Tools and repair supplies are usually the first things we put into our RVs. You never know when you are going to have a mechanical breakdown or have something go wrong in the RV that needs fixing.
When we were full-time RVing in a 29-foot Holiday Rambler travel trailer with a 15½-foot cube van as a tow vehicle, I had every tool I owned with us. I even had what I needed to install 1000-pound heavier springs in the front and add two extra leaves in the back of the cube van to handle the extra load.
RV life and travel doesn't always allow us to have every tool we'd like, though. Sometimes, we have to make-do. Here are some random thoughts about tools and supplies while RVing:
• In a pinch, run two or even three strands of electrical wire, if you don't have heavy enough wire on hand.
• My ground cloth is a scrap of rubberized pond liner.
• Buy good tape (3M) if you might be anywhere cold.
• Some DeWalt chargers will not work on some inverter power.
• Some hacksaw blades are very hard and brittle -- bring extras.
• Some brake calipers take a 3/8 allen wrench, which is usually larger than what is in most sets.
• I didn't take a tubing cutter; I used a hacksaw and deburred the end with a jackknife.
• Vise Grip is better than most locking pliers I have seen; don't over use them; use the proper sized wrench whenever possible.
• A stainless toothbrush used on rusty threads before you spray it with penetrating oil does wonders.
Ryobi is not the best cordless tool on the market, but I have some because:
• The 18+ battery system is compatible with over a dozen different tools.
• They are inexpensive.
• You can purchase them separately or as a set.

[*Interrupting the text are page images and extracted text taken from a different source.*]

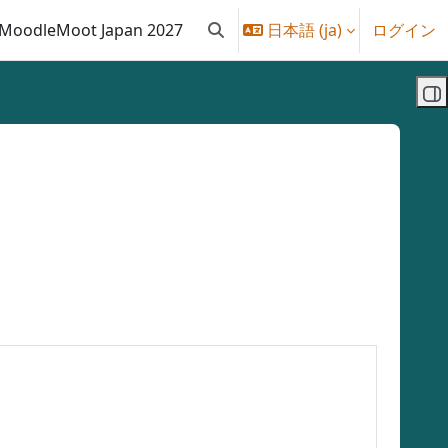
MoodleMoot Japan 2027
日本語 ‎(ja)‎
ログイン
検索入力に切り替える
ブ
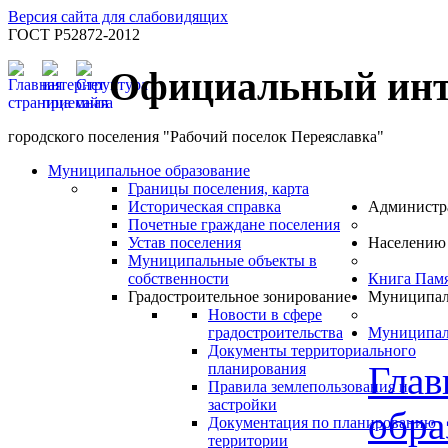
Версия сайта для слабовидящих
ГОСТ Р52872-2012
Официальный инт
городского поселения "Рабочий поселок Переяславка"
Муниципальное образование
Границы поселения, карта
Историческая справка
Администр
Почетные граждане поселения
Устав поселения
Населению
Муниципальные объекты в
собственности
Книга Пам
Градостроительное зонирование
Муниципал
Новости в сфере
градостроительства
Муниципал
Документы территориального
Глав
планирования
Правила землепользования и
застройки
обра
Документация по планированию
территории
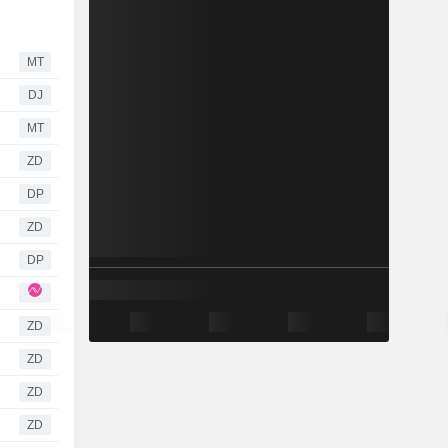
MT
DJ
MT
ZD
DP
ZD
DP
ZD
ZD
ZD
ZD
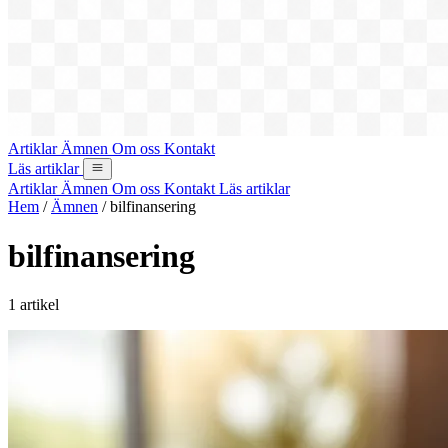
Artiklar
Ämnen
Om oss
Kontakt
Läs artiklar
Artiklar
Ämnen
Om oss
Kontakt
Läs artiklar
Hem
/
Ämnen
/
bilfinansering
bilfinansering
1 artikel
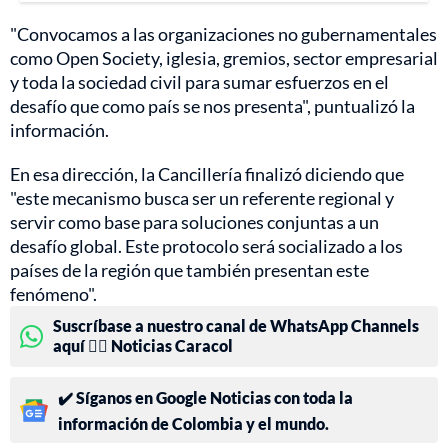
"Convocamos a las organizaciones no gubernamentales
como Open Society, iglesia, gremios, sector empresarial
y toda la sociedad civil para sumar esfuerzos en el
desafío que como país se nos presenta", puntualizó la
información.
En esa dirección, la Cancillería finalizó diciendo que
"este mecanismo busca ser un referente regional y
servir como base para soluciones conjuntas a un
desafío global. Este protocolo será socializado a los
países de la región que también presentan este
fenómeno".
Suscríbase a nuestro canal de WhatsApp Channels
aquí 👉🏻 Noticias Caracol
✔️ Síganos en Google Noticias con toda la
información de Colombia y el mundo.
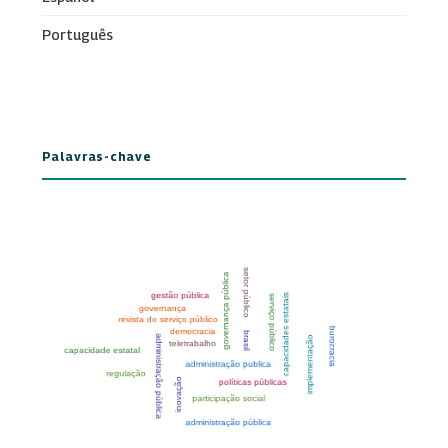
Português
Palavras-chave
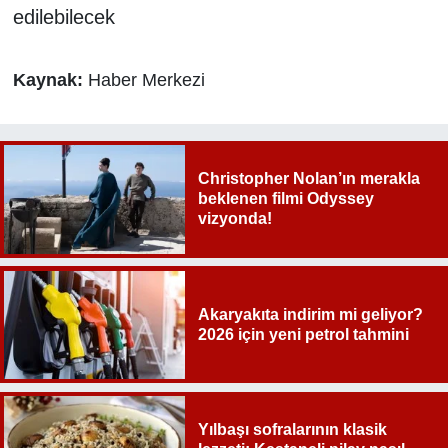
edilebilecek
Kaynak:
Haber Merkezi
Christopher Nolan’ın merakla
beklenen filmi Odyssey
vizyonda!
Akaryakıta indirim mi geliyor?
2026 için yeni petrol tahmini
Yılbaşı sofralarının klasik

• Home Depo all over the USA carries them.
• They are on sale often; at times, you can get a charger, a tool, and a battery for the price of some other brand's battery.
• There are a lot of them out there; you can often find them at flea markets without a battery or charger really cheap.
I try to get my tools before I need them. Like many things when you really need them, it will usually cost you more than if you buy them at your leisure.
If you don't want to collect your tools over time, it's easy to get a set of Craftsman tools at Sears on sale at Christmas, or a set of Channel Lock or other reasonable brand at Costco and have them all at once.
However you do it, I believe everyone should have some basic tools onboard his recreational vehicle (or any other vehicle, for that matter).
Editor's note: My husband, Bob Nilles, wrote this article. He's the one in the family who does most of our recreational vehicle maintenance and mechanical repairs. He also does fix-it jobs around the RV, including some remodeling and customization.